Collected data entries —
++++

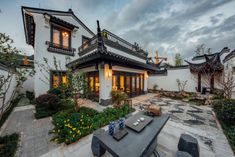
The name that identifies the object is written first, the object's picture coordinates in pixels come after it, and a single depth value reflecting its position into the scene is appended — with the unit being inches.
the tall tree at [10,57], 101.2
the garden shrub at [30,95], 356.2
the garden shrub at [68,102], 192.8
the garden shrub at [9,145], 97.0
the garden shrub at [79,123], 121.7
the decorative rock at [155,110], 124.5
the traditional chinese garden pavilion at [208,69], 378.6
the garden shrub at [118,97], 236.0
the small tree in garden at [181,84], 474.0
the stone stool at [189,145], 81.1
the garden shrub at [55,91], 264.7
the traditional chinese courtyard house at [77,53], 261.4
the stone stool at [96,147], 90.4
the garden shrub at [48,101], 201.6
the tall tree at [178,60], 851.9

++++

TRY IT — Take each line above that holds the string "stool" and copy it.

WRITTEN ANSWER —
the stone stool at [189,145], 81.1
the stone stool at [96,147], 90.4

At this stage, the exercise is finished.